Marriage is always a work in progress. But for those whose relationship stands the test of time, the rewards are great. Companionship. Intimacy. And, if you are gifted with children then the shared upbringing of children, whose fulfilment is your common project and leads you often to put their needs first. In short, where marriage works, even if it works imperfectly, it is a living spirituality. Some 1800 years ago the Christian writer Tertullian recognised this. Drawing on his own marriage, he describes husband and wife in these words: ‘Nothing divides them, either in flesh or in spirit. They are, in very truth, two in one flesh; and where there is but one flesh there is also but one spirit. They pray together, they worship together, they fast together … encouraging one another, strengthening one another.
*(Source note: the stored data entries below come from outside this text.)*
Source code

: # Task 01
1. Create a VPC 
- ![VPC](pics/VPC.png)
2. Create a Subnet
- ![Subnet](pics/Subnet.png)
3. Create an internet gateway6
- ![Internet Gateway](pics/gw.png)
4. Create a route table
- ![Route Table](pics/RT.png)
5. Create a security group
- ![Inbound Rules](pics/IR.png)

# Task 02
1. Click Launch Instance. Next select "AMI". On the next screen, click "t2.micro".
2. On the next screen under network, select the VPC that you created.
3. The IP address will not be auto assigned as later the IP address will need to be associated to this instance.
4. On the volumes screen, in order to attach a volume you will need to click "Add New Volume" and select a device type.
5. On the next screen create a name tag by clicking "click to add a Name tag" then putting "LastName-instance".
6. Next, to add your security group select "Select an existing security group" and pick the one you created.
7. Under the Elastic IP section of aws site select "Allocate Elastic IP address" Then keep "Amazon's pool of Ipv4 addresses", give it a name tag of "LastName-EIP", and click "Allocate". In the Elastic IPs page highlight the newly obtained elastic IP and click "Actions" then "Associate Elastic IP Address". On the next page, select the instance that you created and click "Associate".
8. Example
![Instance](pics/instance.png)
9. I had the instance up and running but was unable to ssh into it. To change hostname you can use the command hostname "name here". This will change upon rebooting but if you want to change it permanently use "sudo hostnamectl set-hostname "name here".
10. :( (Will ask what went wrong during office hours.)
Side by side they visit God’s church and partake of God’s Banquet; side by side they face difficulties and persecution, share their consolations.’
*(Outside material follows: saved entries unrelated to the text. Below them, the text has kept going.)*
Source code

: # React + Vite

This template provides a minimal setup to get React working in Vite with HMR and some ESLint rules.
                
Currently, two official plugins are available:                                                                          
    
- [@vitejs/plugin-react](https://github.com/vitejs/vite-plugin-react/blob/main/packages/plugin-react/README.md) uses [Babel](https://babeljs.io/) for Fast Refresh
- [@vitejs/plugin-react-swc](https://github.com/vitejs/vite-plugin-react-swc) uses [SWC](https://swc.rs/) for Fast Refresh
Of course, where the rewards are so great, the risks are also great, and so we should have great respect for all who enter into marriage, whether or not their union stands the test of time. We live in an age where people flee many different kinds of commitment, even in their most personal relationships. But can you build for the future if everything is provisional? Can you give others around you a sense of stability and security if you regard your domestic arrangements as being tentative? In short, there is no replacement for marriage. As a priest I have developed a deep and abiding respect for those who pledge themselves to each other in marriage - for richer for poorer, for better for worse, in sickness and in health, to love and to cherish. Without this loving public commitment, we would all be poorer and society would be weaker.

To those who have divorced and re-married, I can only say this: please forgive the Church if it seems hard-hearted towards you. We are trying to be faithful to the teaching about marriage in the gospel today. Because of the failings of clergy displayed in reports over the last few years, you may feel that we are in no position to lecture others. I can only agree. It is a time for humility among church leaders. The final words of the gospel are a reminder of another sacred trust that has not always been respected.